» **Zur Aufgabe**:
Welche zwei Beiträge ragen laut dem Ausgangstext aus dem „dünnen Videobrei“ heraus?

» **Ausgangstext**:

+ + + + +

Um nicht irgendwelche Stellungnahmen nachzuplappern, habe ich selber alle durchgenudelt. Leider war es so langer Mühe nicht wert. Die Art und Weise der Kritik war fast immer die gleiche. Ein 4 Minuten langes Video, in dem Jede(r) nur einen Satz spricht, hätte den gleichen Sturm ausgelöst, mir aber eine gute Stunde sinnvollere Lebenszeit ermöglicht.

Aus dem dünnen Videobrei ragten lediglich zwei Beiträge heraus, nämlich die von Nicholas Ofczarek und Nadine Dubois.
Ofczarek charakterisiert einen Ordnungsmenschen, dem aus seiner Sesselsicht jede Freiheit von vornherein suspekt ist und sich daher auch nach der Pandemie für strenge Maßnahmen der Regierung ausspricht.
Dubois gibt eine junge Spießerin, die mit dem Finger auf alle zeigt, die im Freien herumspazieren und sich gut fühlt, wenn sie sich alleine in ihren Garten legt - weil sie ja einen hat.

+ + + + +

» **Arbeitsmaterial**:

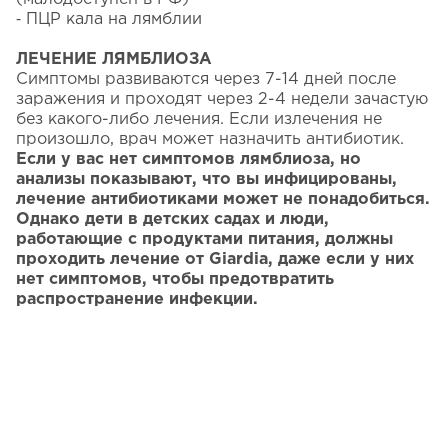
⁃ ПЦР кала на лямблии
ЛЕЧЕНИЕ ЛЯМБЛИОЗА
Симптомы развиваются через 7-14 дней после
заражения и проходят через 2-4 недели зачастую
без какого-либо лечения. Если излечения не
произошло, врач может назначить антибиотик.
Если у вас нет симптомов лямблиоза, но
анализы показывают, что вы инфицированы,
лечение антибиотиками может не понадобиться.
Однако дети в детских садах и люди,
работающие с продуктами питания, должны
проходить лечение от Giardia, даже если у них
нет симптомов, чтобы предотвратить
распространение инфекции.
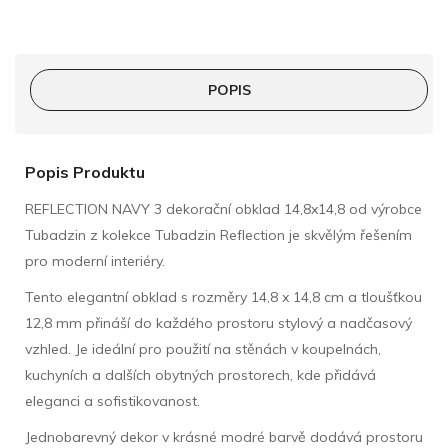
POPIS
Popis Produktu
REFLECTION NAVY 3 dekorační obklad 14,8x14,8 od výrobce
Tubadzin z kolekce Tubadzin Reflection je skvělým řešením
pro moderní interiéry.
Tento elegantní obklad s rozměry 14,8 x 14,8 cm a tloušťkou
12,8 mm přináší do každého prostoru stylový a nadčasový
vzhled. Je ideální pro použití na stěnách v koupelnách,
kuchyních a dalších obytných prostorech, kde přidává
eleganci a sofistikovanost.
Jednobarevný dekor v krásné modré barvě dodává prostoru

+ + + + +

» **Lösung**:
Die Beiträge von Nicholas Ofczarek und Nadine Dubois.